Se solían enviar sin sobre, colocando la estampilla en el dorso, aunque se compraban con un sobre adjunto. Esta modalidad, se empleaba por quienes deseaban mantener una mayor privacidad. En general, las tarjetas presentaban el reverso dividido en dos secciones: una para el texto y la otra para colocar la dirección y el franqueo.

Se las encontraba en los hoteles y en los quioscos de la zona visitada. La tarifa de franqueo era menor, cuando no se utilizaba el sobre. Las mejores tarjetas postales provenían de Europa, con una impresión perfecta.

La documentación brindada por estas excelentes fotografías, impresas por el sistema de fototipia, un procedimiento de reproducción y estampado de clisés fotográficos, presentaban temas muy variables; deportes, modas, costumbres, edificios, paisajes y parejas en actitudes románticas.

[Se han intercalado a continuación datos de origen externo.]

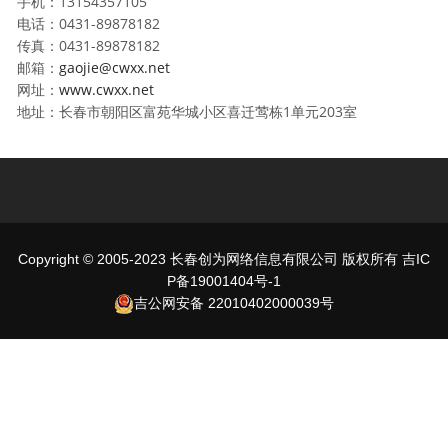
手机：13154357105
电话：0431-89878182
传真：0431-89878182
邮箱：
gaojie@cwxx.net
网址：
www.cwxx.net
地址：长春市朝阳区富苑华城小区喜迁莺栋1单元203室
Copyright © 2005-2023 长春创为网络信息有限公司 版权所有
吉IC
P备19001404号-1
吉公网安备 22010402000039号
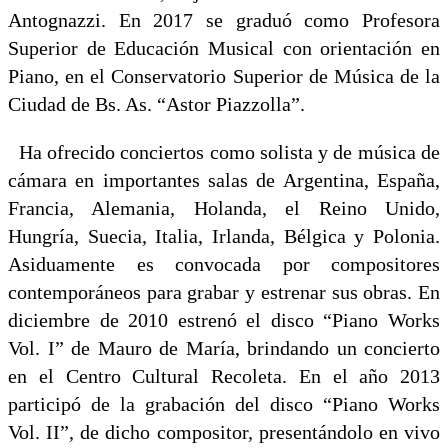
Antognazzi. En 2017 se graduó como Profesora
Superior de Educación Musical con orientación en
Piano, en el Conservatorio Superior de Música de la
Ciudad de Bs. As. “Astor Piazzolla”.
Ha ofrecido conciertos como solista y de música de
cámara en importantes salas de Argentina, España,
Francia, Alemania, Holanda, el Reino Unido,
Hungría, Suecia, Italia, Irlanda, Bélgica y Polonia.
Asiduamente es convocada por compositores
contemporáneos para grabar y estrenar sus obras. En
diciembre de 2010 estrenó el disco “Piano Works
Vol. I” de Mauro de María, brindando un concierto
en el Centro Cultural Recoleta. En el año 2013
participó de la grabación del disco “Piano Works
Vol. II”, de dicho compositor, presentándolo en vivo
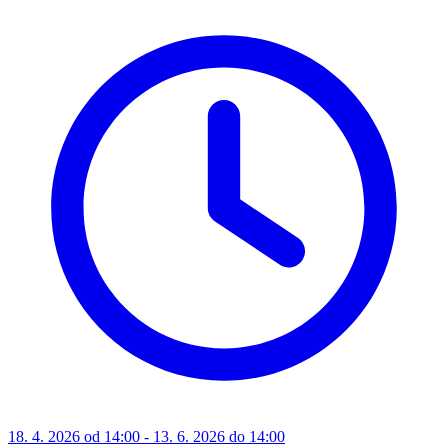
18. 4. 2026 od 14:00 - 13. 6. 2026 do 14:00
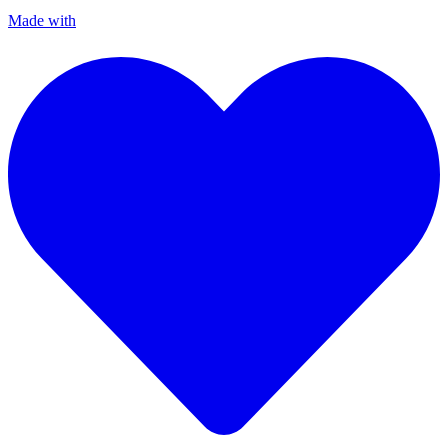
Made with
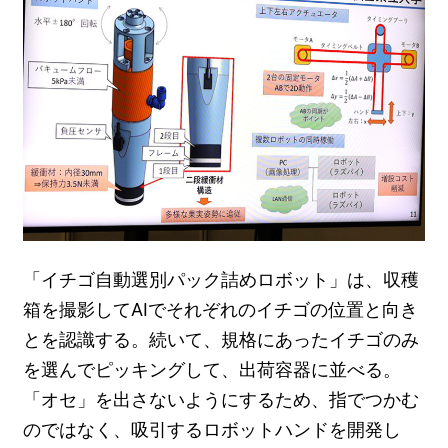
「イチゴ自動選別パック詰めロボット」は、収穫
箱を撮影してAIでそれぞれのイチゴの位置と向き
とを認識する。続いて、規格にあったイチゴのみ
を選んでピッキングして、出荷容器に並べる。
「オセ」を出さないようにするため、指でつかむ
のではなく、吸引するロボットハンドを開発し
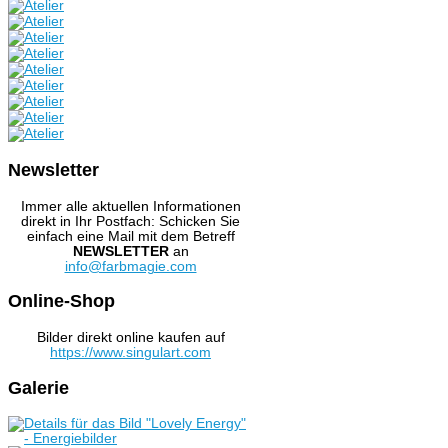
Newsletter
Immer alle aktuellen Informationen
direkt in Ihr Postfach: Schicken Sie
einfach eine Mail mit dem Betreff
NEWSLETTER
an
info@farbmagie.com
Online-Shop
Bilder direkt online kaufen auf
https://www.singulart.com
Galerie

Las tarjetas impresas en Argentina, aparecieron con ilustraciones en 1896. A comienzo del Siglo XX, aparecieron las primeras imágenes coloreadas. Estuvieron de apogeo hasta 1930, dejando testimonios imperecederos de edificios, sitios de veraneo, aspectos políticos o religiosos. En muchas oportunidades, fueron el único testimonio gráfico de un sitio y momento determinado.

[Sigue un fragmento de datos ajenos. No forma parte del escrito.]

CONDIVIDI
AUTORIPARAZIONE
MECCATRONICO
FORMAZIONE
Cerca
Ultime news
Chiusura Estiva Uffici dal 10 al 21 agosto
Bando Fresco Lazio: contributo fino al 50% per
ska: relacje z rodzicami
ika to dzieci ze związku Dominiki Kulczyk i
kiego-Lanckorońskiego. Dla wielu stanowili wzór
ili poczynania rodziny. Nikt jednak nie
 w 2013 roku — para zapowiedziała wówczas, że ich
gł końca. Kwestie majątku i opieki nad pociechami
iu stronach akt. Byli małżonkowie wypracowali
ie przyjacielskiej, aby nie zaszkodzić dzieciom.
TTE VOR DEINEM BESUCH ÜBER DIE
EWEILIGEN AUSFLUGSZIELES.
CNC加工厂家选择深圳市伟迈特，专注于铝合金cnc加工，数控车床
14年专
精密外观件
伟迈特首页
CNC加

A comienzos del Siglo XX, fueron muy empleadas como mensajes de amor, incorporando fragmentos de poesías aluisivas. Un hecho común, era el envío de postales desde un sitio de veraneo, a los familiares y amigos. Esta modalidad perduró hasta la mitad del Siglo XX.

Las tarjetas postales se han constituido en un reflejo documental, histórico y social que evocó la nostalgia de ese Buenos Aires que se fue.

La cuestión social, Modas y costumbres

AQUELLAS FRASES QUE ESTUVIERON DE MODA

“¿Qué le dijo?”, era el comienzo de una serie de preguntas y respuestas que alcanzaron enorme popularidad en la década del 40.

“¿Qué le dijo el fósforo al cigarrillo? -Por vos, pierdo la cabeza”. Se publicaron en un rústico librito que contenía todo tipo de preguntas, aplicables a múltiples situaciones del diario vivir.

“Calor eh, tiempo loco y no refresca”, fue un dicho que se popularizó rápidamente. Se utilizaba pra iniciar una conversación con una persona desconocida, intentando un acercamiento. Ser “un churro bárbaro”, era aplicable a ambos sexos para referirse a la belleza de la persona, su atracción y su buena presencia. En forma nada sutil, solía agregarse cuando se trataba del sexo femenino la expresión :”Nena ¿que comés, bulones?. Eran expresiones callejeras.

Si alguien no conocía el tema del cual se hablaba, se le decía “que no estaba en la pomada”. Cuando alguien cortejaba a una chica se decía que “le arrastraba el ala”, en alusión al juego amatorio del gallo. Si la chica rechazaba esa propuesta, “le colgaba la galleta”, o se le recomendaba al varón que abandonara sus intentos diciéndole “perro, largá ese hueso”. Si en cambio aparecía un rival que era aceptado por ella, se decía que éste “le había pateado el nido”.

Las medias femeninas de calidad, eran caras. Eran habituales los enganches provocando “la corrida de un punto”. Esta dificultad originó el trabajo de reparación anunciado como :”se levantan puntos de media”, servicio al que se acudía frecuentemente. Pero en ciertas ocasiones, no se colocaba “de medias” y la expresión “se levantan puntos”, era un anuncio prostibulario, expresiones idiomáticas que originaron más de un entrevero.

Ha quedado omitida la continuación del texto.